Aber wenn wir Religion, ihre Kritik, ihre Machtansprüche und die umgekehrten Machtaktiken der Weltlichen, die religiöse Strategien als Vor- oder Feindbilder strapazieren, wirklich mal beiseite lassen, dann müssen wir jetzt mehr denn je die Frage nach den großen Welterklärungs- und Weltlenkungssystemen stellen. Was gibt Orientierung, was setzt einen Bezugsrahmen für richtig und falsch, gut uns böse, schlecht und besser, verbohrt und pragmatisch, aufgeschlossen und verklemmt?
Die Verschiebung dieser gut/böse-Begriffspaare deutet schon darauf hin, dass Werte und Ideale überaus unterschiedlich sein können; die Differenzierung in wünschenswert und nicht wünschenswert aber zieht sich weiter, auch ohne von außen vorgesetzte kontrollierende Instanz.
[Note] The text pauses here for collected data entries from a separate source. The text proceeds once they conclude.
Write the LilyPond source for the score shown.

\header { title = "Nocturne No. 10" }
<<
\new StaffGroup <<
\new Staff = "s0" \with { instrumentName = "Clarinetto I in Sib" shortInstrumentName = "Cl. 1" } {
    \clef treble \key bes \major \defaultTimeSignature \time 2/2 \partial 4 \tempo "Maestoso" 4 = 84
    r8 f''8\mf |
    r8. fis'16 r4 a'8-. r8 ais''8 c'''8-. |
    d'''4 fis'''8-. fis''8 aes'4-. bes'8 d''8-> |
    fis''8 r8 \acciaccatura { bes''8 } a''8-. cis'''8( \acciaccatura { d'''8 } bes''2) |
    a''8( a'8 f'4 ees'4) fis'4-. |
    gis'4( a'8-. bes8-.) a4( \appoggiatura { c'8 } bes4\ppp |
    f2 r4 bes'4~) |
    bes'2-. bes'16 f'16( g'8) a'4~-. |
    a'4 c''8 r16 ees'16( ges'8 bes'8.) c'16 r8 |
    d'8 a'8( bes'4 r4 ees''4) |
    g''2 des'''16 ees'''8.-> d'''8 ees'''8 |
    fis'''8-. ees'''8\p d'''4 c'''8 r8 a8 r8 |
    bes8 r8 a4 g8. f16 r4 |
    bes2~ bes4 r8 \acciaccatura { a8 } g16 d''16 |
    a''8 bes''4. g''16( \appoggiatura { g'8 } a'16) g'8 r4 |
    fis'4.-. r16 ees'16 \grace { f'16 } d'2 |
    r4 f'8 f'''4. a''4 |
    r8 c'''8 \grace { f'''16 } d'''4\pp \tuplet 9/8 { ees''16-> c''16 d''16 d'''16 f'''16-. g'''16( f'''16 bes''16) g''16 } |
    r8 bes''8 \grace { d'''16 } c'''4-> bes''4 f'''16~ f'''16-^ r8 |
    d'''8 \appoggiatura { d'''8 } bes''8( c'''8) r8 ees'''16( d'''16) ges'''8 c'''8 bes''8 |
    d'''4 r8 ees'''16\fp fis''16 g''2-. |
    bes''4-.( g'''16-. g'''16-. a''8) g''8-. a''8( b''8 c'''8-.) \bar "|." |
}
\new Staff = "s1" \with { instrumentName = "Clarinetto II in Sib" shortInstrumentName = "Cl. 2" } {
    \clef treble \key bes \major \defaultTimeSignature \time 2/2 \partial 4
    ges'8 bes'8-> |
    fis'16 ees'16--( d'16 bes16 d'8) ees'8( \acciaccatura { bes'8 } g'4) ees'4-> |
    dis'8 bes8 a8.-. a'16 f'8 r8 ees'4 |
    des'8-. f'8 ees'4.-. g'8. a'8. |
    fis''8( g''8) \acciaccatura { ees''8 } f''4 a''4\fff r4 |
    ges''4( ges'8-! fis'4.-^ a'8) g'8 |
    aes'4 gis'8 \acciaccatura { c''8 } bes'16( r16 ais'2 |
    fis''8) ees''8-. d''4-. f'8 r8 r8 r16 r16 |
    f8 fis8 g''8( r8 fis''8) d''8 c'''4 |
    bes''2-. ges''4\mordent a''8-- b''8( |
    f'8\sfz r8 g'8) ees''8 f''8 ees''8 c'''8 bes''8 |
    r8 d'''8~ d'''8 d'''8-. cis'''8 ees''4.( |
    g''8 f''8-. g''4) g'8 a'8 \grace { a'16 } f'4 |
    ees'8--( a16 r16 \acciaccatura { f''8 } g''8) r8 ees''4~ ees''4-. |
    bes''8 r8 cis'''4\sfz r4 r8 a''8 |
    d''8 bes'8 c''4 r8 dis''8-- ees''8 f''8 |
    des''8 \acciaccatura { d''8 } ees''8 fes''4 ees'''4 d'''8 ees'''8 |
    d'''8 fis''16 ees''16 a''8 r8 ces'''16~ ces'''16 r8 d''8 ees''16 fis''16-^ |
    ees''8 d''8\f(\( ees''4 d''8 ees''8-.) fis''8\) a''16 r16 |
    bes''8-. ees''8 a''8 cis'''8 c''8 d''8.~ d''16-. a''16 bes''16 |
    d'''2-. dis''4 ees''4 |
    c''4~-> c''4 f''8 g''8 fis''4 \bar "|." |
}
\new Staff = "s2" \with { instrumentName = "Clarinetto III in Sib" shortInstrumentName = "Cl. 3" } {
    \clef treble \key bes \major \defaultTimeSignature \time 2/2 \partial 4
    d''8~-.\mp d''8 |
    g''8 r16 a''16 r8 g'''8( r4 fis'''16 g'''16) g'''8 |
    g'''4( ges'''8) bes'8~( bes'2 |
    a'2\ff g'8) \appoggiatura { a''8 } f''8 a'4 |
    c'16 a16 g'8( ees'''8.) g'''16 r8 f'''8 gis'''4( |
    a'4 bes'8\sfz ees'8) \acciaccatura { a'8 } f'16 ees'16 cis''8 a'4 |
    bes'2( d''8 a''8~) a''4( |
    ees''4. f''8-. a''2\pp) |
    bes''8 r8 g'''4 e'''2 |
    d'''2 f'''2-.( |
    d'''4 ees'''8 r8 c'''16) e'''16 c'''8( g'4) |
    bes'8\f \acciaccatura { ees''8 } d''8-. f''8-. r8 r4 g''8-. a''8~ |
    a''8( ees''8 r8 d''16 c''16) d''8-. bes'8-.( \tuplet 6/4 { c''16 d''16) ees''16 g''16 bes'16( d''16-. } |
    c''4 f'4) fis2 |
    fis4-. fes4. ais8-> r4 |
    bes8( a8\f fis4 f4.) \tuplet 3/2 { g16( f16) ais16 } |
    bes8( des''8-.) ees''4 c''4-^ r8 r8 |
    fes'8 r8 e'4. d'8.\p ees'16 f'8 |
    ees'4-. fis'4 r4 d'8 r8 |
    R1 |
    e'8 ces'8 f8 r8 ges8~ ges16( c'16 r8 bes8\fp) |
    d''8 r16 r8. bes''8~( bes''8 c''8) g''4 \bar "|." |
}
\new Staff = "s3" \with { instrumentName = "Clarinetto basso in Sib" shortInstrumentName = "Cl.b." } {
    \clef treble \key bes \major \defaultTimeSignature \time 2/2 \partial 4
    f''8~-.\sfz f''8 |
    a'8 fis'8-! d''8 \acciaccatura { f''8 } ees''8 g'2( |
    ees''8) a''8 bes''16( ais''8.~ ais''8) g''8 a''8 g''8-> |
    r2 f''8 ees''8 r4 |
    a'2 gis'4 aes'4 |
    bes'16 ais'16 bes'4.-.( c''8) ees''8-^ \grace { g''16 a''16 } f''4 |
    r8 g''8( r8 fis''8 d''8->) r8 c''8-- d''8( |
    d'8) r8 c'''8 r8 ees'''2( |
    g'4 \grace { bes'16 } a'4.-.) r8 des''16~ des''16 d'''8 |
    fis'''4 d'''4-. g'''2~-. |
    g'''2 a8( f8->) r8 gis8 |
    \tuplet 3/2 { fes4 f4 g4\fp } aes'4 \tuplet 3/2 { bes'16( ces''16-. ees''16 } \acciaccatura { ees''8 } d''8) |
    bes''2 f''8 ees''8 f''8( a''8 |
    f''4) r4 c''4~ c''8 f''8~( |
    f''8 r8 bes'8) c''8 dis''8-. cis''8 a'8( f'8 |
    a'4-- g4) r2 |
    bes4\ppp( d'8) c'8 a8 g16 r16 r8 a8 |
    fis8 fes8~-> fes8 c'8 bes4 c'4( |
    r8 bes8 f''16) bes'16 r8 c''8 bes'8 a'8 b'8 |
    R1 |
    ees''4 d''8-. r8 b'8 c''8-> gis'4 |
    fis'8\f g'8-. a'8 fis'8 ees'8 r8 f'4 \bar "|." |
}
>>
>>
Wertegläubige und Werteanwender

Meines Erachtens müssen wir hier unterschiedliche Kategorien voraussetzen: Es gibt am Nutzen orientierte Erklärungs- und Steuerungssysteme und es gibt solche, die auf Ideale abzielen. Manche dieser Systeme sind ihren Anwenderinnen und Anwendern bewusst, andere nicht. Beide Varianten gibt es aber in beiden Kategorien, und in manchen Fällen wäre es sicher auch treffender, von Gläubigen als von Anwendern zu reden. Anwendung ist mitunter ein zu bewusster, klar gesetzter Akt, etwas, das nicht allen im Zusammenhang mit der Wertewahl offensteht. Denn diese zeichnet sich in vielen Fällen gerade dadurch aus, dass sie nicht als Wahl, sondern als Voraussetzung und Gegebenheit verstanden wird.
Am Nutzen orientierte Werte- und Erklärungssysteme kennen als leitende Fixsterne etwa

  • Erfolg
  • die Wirtschaft
  • Kraft, Macht, Potenz im weitesten Sinn

An Idealen orientierte Systeme beziehen ihre Argumente aus Konzepten wie

  • Ökologie
  • die Anderen
  • Gerechtigkeit
  • Gemeinschaft

Vielleicht wirkt diese Aufzählung willkürlich und sehr punktuell. Aber sehen wir noch mal genauer hin.

Gut ist, was nützlich ist

Erfolg als Leitstern bedeutet nicht nur, dass ich alles tun will und darf, was meinem Erfolg dient. Es bedeutet auch, dass andere, deren Erfolg größer ist, „besser“ sind. Es bedeutet, dass diese sich Dinge herausnehmen können, die mir vielleicht verweigert bleiben, dass sie Vorgaben und Standards setzen (und verschieben), die ich zu akzeptieren habe. Wer Erfolg hat, ist gut. Wer keinen hat, ist ein Auslaufmodell. Klingt nach ferner düsterer Utopie? Dann schaut noch mal die türkise „Bewegung“ und ihre Bewunderer an … Aus diesen Urteilen und Priorisierungen lassen sich klare Wertesysteme ableiten, klar jedenfalls so lange, wie sie sich keinen Grundsatzfragen stellen müssen. Dann gerät unter Umständen schnell die allererste Entscheidung ins Wanken – man müsste erklären können, warum Erfolg das Maß aller Dinge sein soll.
Wir müssen aber gar nicht stromlinienförmige Politkörper und -geister strapazieren. In der Ökonomie sowieso, aber auch in der Kultur ist Erfolg der Leitstern. Wachstum (nahezu egal wovon und wozu) und Reichweite sind Qualitätskriterien, die vervielfachende Mechanismen in Gang setzen.

Gut ist, was wächst

Kraft und Macht als Leitbilder funktionieren nach einer ähnlichen Logik. Kraft und Macht sind wichtig und vorteilhaft, also muss es gut sein, mehr davon zu besitzen, sowohl für einzelne als auch als Leitbild.
Ein Primat der Ökonomie dagegen muss nicht von vornherein auch die Wirtschaftstreibenden an die Spitze seiner eigenen Wertepyramide stellen. Hier ist das Rechnen das entscheidende Wertekonstrukt, die scheinbare Genauigkeit, mit der der gemessen, berechnet, vielleicht sogar vorhergesagt werden kann. Es ist das klare Urteil von Mehr oder Weniger, das ein einfaches und deutliches Bild der Welt zeichnet und klar macht, wohin man möchte.
Wachstum als oberstes Prinzip anzusetzen schließt von vornherein schon aus, das Ganze im Blick zu haben. Es kann nicht alles wachsen. Wachstum bedeutet zugleich auch Verdrängung.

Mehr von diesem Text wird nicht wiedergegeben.